(Task item) Rewrite every one of the following entries, replacing each occurrence of "impolite" with "rude" and leaving everything else unchanged.

(Supplied records)
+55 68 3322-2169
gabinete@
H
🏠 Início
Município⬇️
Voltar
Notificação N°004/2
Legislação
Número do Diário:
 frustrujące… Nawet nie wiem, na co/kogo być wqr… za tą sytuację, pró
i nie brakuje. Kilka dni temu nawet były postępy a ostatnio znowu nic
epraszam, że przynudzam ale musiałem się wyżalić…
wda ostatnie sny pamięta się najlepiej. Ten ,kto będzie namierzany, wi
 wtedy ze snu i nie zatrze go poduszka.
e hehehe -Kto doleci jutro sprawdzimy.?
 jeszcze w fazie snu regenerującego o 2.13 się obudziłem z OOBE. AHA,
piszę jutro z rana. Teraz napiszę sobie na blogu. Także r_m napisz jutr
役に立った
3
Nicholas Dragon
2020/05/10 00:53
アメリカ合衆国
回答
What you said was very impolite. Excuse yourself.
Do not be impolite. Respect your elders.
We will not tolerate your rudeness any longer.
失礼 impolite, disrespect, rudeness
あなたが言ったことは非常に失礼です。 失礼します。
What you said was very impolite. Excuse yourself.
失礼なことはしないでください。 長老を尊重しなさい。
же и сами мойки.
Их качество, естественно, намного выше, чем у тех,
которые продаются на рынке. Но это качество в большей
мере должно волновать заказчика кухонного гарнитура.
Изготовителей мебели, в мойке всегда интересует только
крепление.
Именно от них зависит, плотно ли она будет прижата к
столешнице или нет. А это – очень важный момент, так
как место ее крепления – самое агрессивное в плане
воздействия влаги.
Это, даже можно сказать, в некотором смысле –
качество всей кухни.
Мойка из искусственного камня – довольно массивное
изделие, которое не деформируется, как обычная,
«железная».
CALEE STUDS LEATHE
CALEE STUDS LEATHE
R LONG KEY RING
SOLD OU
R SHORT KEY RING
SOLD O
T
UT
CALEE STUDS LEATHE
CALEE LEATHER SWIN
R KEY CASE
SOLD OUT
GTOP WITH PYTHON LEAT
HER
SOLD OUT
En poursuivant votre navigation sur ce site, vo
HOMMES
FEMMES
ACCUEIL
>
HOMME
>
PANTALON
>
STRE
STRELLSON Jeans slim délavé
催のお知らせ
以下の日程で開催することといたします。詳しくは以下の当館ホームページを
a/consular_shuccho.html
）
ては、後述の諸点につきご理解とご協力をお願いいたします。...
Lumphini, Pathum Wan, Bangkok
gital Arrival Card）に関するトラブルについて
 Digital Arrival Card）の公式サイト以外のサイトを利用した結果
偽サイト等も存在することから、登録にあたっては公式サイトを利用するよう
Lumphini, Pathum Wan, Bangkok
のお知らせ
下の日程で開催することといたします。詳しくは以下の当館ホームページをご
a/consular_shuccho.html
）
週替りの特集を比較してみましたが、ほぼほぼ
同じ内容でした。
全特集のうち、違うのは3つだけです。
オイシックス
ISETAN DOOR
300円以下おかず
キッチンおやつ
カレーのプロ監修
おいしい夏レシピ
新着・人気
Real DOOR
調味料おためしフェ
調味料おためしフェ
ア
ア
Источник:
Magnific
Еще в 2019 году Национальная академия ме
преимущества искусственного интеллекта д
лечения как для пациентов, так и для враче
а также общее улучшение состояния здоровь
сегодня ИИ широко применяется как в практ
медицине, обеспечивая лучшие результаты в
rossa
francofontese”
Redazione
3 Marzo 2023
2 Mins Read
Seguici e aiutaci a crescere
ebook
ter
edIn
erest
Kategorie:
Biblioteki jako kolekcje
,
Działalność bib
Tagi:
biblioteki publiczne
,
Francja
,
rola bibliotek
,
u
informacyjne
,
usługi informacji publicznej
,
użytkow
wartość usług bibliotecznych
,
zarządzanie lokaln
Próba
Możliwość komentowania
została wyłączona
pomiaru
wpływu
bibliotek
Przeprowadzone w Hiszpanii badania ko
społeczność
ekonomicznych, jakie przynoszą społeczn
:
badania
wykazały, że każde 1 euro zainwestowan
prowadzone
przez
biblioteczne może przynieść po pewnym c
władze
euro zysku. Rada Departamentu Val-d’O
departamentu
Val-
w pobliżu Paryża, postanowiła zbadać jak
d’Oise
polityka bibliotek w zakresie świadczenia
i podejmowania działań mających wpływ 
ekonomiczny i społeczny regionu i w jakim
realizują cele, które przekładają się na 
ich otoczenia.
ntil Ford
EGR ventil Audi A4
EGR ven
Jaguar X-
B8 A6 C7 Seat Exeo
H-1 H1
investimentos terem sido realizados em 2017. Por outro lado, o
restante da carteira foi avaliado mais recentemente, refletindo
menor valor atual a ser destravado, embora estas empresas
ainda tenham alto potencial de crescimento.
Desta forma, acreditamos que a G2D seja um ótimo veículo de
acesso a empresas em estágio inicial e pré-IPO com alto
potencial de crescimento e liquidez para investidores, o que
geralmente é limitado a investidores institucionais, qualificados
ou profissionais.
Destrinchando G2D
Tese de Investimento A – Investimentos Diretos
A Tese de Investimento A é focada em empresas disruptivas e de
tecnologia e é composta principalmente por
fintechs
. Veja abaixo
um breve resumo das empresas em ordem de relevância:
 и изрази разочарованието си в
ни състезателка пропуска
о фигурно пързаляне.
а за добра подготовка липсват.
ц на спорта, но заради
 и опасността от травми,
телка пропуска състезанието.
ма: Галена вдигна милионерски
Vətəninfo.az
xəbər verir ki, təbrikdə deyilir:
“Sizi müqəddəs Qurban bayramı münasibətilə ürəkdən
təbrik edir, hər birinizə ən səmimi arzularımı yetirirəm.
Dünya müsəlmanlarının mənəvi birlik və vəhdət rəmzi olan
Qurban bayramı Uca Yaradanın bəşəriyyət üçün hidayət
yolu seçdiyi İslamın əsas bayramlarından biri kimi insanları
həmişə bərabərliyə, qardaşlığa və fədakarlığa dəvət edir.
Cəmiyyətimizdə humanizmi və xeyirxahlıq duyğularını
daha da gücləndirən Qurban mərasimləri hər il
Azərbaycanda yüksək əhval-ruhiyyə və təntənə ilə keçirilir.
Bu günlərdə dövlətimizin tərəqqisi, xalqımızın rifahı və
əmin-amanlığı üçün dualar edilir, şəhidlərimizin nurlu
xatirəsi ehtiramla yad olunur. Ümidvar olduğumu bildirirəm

(Task result)
+55 68 3322-2169
gabinete@
H
🏠 Início
Município⬇️
Voltar
Notificação N°004/2
Legislação
Número do Diário:
 frustrujące… Nawet nie wiem, na co/kogo być wqr… za tą sytuację, pró
i nie brakuje. Kilka dni temu nawet były postępy a ostatnio znowu nic
epraszam, że przynudzam ale musiałem się wyżalić…
wda ostatnie sny pamięta się najlepiej. Ten ,kto będzie namierzany, wi
 wtedy ze snu i nie zatrze go poduszka.
e hehehe -Kto doleci jutro sprawdzimy.?
 jeszcze w fazie snu regenerującego o 2.13 się obudziłem z OOBE. AHA,
piszę jutro z rana. Teraz napiszę sobie na blogu. Także r_m napisz jutr
役に立った
3
Nicholas Dragon
2020/05/10 00:53
アメリカ合衆国
回答
What you said was very rude. Excuse yourself.
Do not be rude. Respect your elders.
We will not tolerate your rudeness any longer.
失礼 rude, disrespect, rudeness
あなたが言ったことは非常に失礼です。 失礼します。
What you said was very rude. Excuse yourself.
失礼なことはしないでください。 長老を尊重しなさい。
же и сами мойки.
Их качество, естественно, намного выше, чем у тех,
которые продаются на рынке. Но это качество в большей
мере должно волновать заказчика кухонного гарнитура.
Изготовителей мебели, в мойке всегда интересует только
крепление.
Именно от них зависит, плотно ли она будет прижата к
столешнице или нет. А это – очень важный момент, так
как место ее крепления – самое агрессивное в плане
воздействия влаги.
Это, даже можно сказать, в некотором смысле –
качество всей кухни.
Мойка из искусственного камня – довольно массивное
изделие, которое не деформируется, как обычная,
«железная».
CALEE STUDS LEATHE
CALEE STUDS LEATHE
R LONG KEY RING
SOLD OU
R SHORT KEY RING
SOLD O
T
UT
CALEE STUDS LEATHE
CALEE LEATHER SWIN
R KEY CASE
SOLD OUT
GTOP WITH PYTHON LEAT
HER
SOLD OUT
En poursuivant votre navigation sur ce site, vo
HOMMES
FEMMES
ACCUEIL
>
HOMME
>
PANTALON
>
STRE
STRELLSON Jeans slim délavé
催のお知らせ
以下の日程で開催することといたします。詳しくは以下の当館ホームページを
a/consular_shuccho.html
）
ては、後述の諸点につきご理解とご協力をお願いいたします。...
Lumphini, Pathum Wan, Bangkok
gital Arrival Card）に関するトラブルについて
 Digital Arrival Card）の公式サイト以外のサイトを利用した結果
偽サイト等も存在することから、登録にあたっては公式サイトを利用するよう
Lumphini, Pathum Wan, Bangkok
のお知らせ
下の日程で開催することといたします。詳しくは以下の当館ホームページをご
a/consular_shuccho.html
）
週替りの特集を比較してみましたが、ほぼほぼ
同じ内容でした。
全特集のうち、違うのは3つだけです。
オイシックス
ISETAN DOOR
300円以下おかず
キッチンおやつ
カレーのプロ監修
おいしい夏レシピ
新着・人気
Real DOOR
調味料おためしフェ
調味料おためしフェ
ア
ア
Источник:
Magnific
Еще в 2019 году Национальная академия ме
преимущества искусственного интеллекта д
лечения как для пациентов, так и для враче
а также общее улучшение состояния здоровь
сегодня ИИ широко применяется как в практ
медицине, обеспечивая лучшие результаты в
rossa
francofontese”
Redazione
3 Marzo 2023
2 Mins Read
Seguici e aiutaci a crescere
ebook
ter
edIn
erest
Kategorie:
Biblioteki jako kolekcje
,
Działalność bib
Tagi:
biblioteki publiczne
,
Francja
,
rola bibliotek
,
u
informacyjne
,
usługi informacji publicznej
,
użytkow
wartość usług bibliotecznych
,
zarządzanie lokaln
Próba
Możliwość komentowania
została wyłączona
pomiaru
wpływu
bibliotek
Przeprowadzone w Hiszpanii badania ko
społeczność
ekonomicznych, jakie przynoszą społeczn
:
badania
wykazały, że każde 1 euro zainwestowan
prowadzone
przez
biblioteczne może przynieść po pewnym c
władze
euro zysku. Rada Departamentu Val-d’O
departamentu
Val-
w pobliżu Paryża, postanowiła zbadać jak
d’Oise
polityka bibliotek w zakresie świadczenia
i podejmowania działań mających wpływ 
ekonomiczny i społeczny regionu i w jakim
realizują cele, które przekładają się na 
ich otoczenia.
ntil Ford
EGR ventil Audi A4
EGR ven
Jaguar X-
B8 A6 C7 Seat Exeo
H-1 H1
investimentos terem sido realizados em 2017. Por outro lado, o
restante da carteira foi avaliado mais recentemente, refletindo
menor valor atual a ser destravado, embora estas empresas
ainda tenham alto potencial de crescimento.
Desta forma, acreditamos que a G2D seja um ótimo veículo de
acesso a empresas em estágio inicial e pré-IPO com alto
potencial de crescimento e liquidez para investidores, o que
geralmente é limitado a investidores institucionais, qualificados
ou profissionais.
Destrinchando G2D
Tese de Investimento A – Investimentos Diretos
A Tese de Investimento A é focada em empresas disruptivas e de
tecnologia e é composta principalmente por
fintechs
. Veja abaixo
um breve resumo das empresas em ordem de relevância:
 и изрази разочарованието си в
ни състезателка пропуска
о фигурно пързаляне.
а за добра подготовка липсват.
ц на спорта, но заради
 и опасността от травми,
телка пропуска състезанието.
ма: Галена вдигна милионерски
Vətəninfo.az
xəbər verir ki, təbrikdə deyilir:
“Sizi müqəddəs Qurban bayramı münasibətilə ürəkdən
təbrik edir, hər birinizə ən səmimi arzularımı yetirirəm.
Dünya müsəlmanlarının mənəvi birlik və vəhdət rəmzi olan
Qurban bayramı Uca Yaradanın bəşəriyyət üçün hidayət
yolu seçdiyi İslamın əsas bayramlarından biri kimi insanları
həmişə bərabərliyə, qardaşlığa və fədakarlığa dəvət edir.
Cəmiyyətimizdə humanizmi və xeyirxahlıq duyğularını
daha da gücləndirən Qurban mərasimləri hər il
Azərbaycanda yüksək əhval-ruhiyyə və təntənə ilə keçirilir.
Bu günlərdə dövlətimizin tərəqqisi, xalqımızın rifahı və
əmin-amanlığı üçün dualar edilir, şəhidlərimizin nurlu
xatirəsi ehtiramla yad olunur. Ümidvar olduğumu bildirirəm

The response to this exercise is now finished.